Esse ponto "indiscutível" é formulado pela Anvisa quando esta afirma que "a população do Brasil... convive com o cádmio, que está naturalmente presente em jazidas na natureza". Ora, é evidente que o cádmio presente em jazidas pode (e deve) ser considerado como "já existente de forma natural no ambiente". E esse seria um dos fatores de risco que, de acordo com a Anvisa, seria "ampliado" pela presença de cádmio nas bijuterias chinesas.

O problema é que as reservas de cádmio brasileiras são ínfimas. De acordo com o relatório oficial mais recente (Anuário Mineral Brasileiro de 2010) do Departamento Nacional de Produção Mineral (17), elas não passam de 610 toneladas:


Ainda de acordo com o Anuário Mineral Brasileiro de 2010, a exportação de cádmio no Brasil no ano de 2009 foi igual a zero (Tabela 1.6.5), a produção bruta de cádmio foi igual a zero (Tabela 1.2.1), e a importação total de cádmio (incluindo bens primários, semimanufaturados, manufaturados e compostos químicos), no mesmo ano, totalizou apenas 531 toneladas (Tabela 1.6.6).
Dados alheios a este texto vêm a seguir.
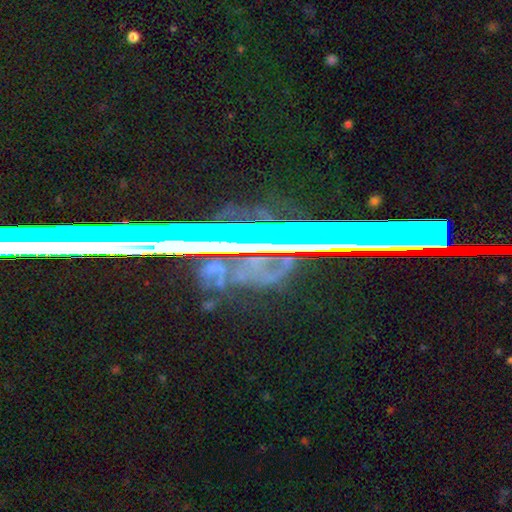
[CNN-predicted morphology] Smooth or featured? Predicted: star or artifact (p=0.53).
Porém há mais. Não apenas as reservas de cádmio brasileiras são ínfimas, mas elas estão localizadas exclusivamente num único lugar: o município de Paracatu, em Minas Gerais (Tabela 3.1.1).

Se alguém chegou a achar que as conclusões que tirei na terceira parte desta série foram "duras demais" com a Anvisa, é hora de reconsiderar. Elas foram até brandas demais. Relembremos o texto já citado:
"A população do Brasil e também a de todo o mundo convive com o cádmio, que está naturalmente presente em jazidas na natureza e na queima dos combustíveis fósseis".
Pois bem: existe apenas uma jazida de cádmio no Brasil, e não me parece que essa única jazida num município mineiro que faz divisa com Goiás ofereça maiores riscos para a totalidade da "população do Brasil". Não há outra conclusão possível: os riscos "naturais" oferecidos pelo cádmio "nativo" foram maximizados justamente para que os riscos do cádmio importado nas bijuterias chinesas fossem minimizados.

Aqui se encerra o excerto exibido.